Aux tensions liées à la crise migratoire s’ajoute l’usure de la grande coalition formée par les sociaux-démocrates du SPÖ et les conservateurs de l’ÖVP depuis 2008. Le vote FPÖ rend surtout compte du ras-le-bol des Autrichiens envers un bipartisme rigide. Comme Jean-Yves Camus sur France Info :
« C’est un vote de contestation globale d’un système politique dont l’immobilisme est absolument terrible. »
C’est la fin d’une ère pour les deux partis de gouvernement, éliminés dimanche avec chacun 11 % des voix. Norbert Hofer affrontera au second tour l’indépendant Alexander Van Der Bellen, un ancien professeur d’université soutenu par les écologistes.
4.L’attractivité chez les jeunes.
Depuis 2007, les Autrichiens peuvent voter à partir de 16 ans. Une particularité qui renforce l’extrême droite, très populaire chez les moins de 18 ans. En 2008, ils étaient 40% à avoir choisi le FPÖ aux législatives. Et pour Jean-Yves Camus, les jeunes « sont de plus en plus fréquemment des électeurs du FPÖ ».
Il faut dire aussi que cet électorat est ouvertement dragué par le parti populiste. En 2013, le leader Heinz-Christian Strache a enregistré un clip de rap, qui a dépassé le million de vues sur Youtube. La force d’attraction du parti populiste chez les jeunes a été confirmée dimanche.
5.L’extrême droite, vieille tentation autrichienne.
En 2000, le FPÖ est le premier parti d’extrême droite européen à entrer dans un gouvernement. Sous l’impulsion de son leader charismatique Jörg Haider, le parti a formé une alliance avec les conservateurs de l’ÖVP. Un tabou est brisé. Les nations européennes ont mis l’Autriche sous surveillance, craignant des dérives autoritaristes.
Mais l’histoire de l’Autriche est depuis longtemps liée à l’extrême droite. Dès 1986, le passé nazi avait ressurgi quand les Autrichiens ont élu pour président le conservateur Kurt Waldheim, ancien secrétaire général de l’ONU et ex-officier de la Wehrmacht.

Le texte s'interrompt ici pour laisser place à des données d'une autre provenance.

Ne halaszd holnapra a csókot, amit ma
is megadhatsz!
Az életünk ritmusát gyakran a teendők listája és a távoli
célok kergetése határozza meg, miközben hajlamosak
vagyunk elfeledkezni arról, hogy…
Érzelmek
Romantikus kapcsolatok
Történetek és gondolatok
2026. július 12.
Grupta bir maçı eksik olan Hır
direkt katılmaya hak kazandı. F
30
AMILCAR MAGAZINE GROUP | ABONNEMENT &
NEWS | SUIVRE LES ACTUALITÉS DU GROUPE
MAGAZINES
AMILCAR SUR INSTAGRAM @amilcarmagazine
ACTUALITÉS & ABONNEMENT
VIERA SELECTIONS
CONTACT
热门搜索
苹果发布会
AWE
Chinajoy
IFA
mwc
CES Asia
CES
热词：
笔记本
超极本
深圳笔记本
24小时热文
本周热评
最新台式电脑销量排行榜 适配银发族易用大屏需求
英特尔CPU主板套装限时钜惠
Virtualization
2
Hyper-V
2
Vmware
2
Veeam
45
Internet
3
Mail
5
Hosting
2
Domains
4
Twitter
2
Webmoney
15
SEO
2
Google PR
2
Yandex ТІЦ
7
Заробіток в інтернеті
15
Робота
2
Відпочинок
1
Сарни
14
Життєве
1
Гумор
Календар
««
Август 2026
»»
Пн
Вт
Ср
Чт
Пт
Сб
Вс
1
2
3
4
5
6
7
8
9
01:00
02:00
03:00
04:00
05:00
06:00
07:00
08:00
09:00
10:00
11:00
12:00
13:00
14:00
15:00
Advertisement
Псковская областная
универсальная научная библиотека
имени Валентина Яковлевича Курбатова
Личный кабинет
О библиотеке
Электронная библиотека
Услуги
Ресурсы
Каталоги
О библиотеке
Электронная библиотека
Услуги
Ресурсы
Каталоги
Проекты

6.L’instrumentalisation du passé.
Héritière du nationalisme allemand, l’extrême droite autrichienne joue sur le thème du Heimat, la nation germanique définie par son sentiment d’appartenance. Avant le IIIe Reich, les Autrichiens se considèrent comme Allemands. La « prise de conscience de la nation autrichienne » (Félix Kreissler) s’amorce avec le règne nazi et il faut attendre un traité d’Etat de 1955 pour que naisse l’Autriche libre et souveraine, avec ses frontières actuelles.
L’identité autrichienne est aujourd’hui une réalité, mais « le refus du caractère définitif du tracé des frontières et de la perte des territoires allemands d’avant 1945 (…) est encore très vivace chez les électeurs [d’extrême droite] », soulignait Jean-Yves Camus en 2008 dans une tribune publiée sur le site de l’Iris.
Si Norbert Hofer emporte le scrutin le 22 mai, ce sera la première fois que le président autrichien – poste avant tout symbolique – n’est pas issu de l’ÖVP ni du SPÖ, les deux partis de gouvernement. Une nouvelle étape dans la relation complexe de l’Autriche avec son extrême droite.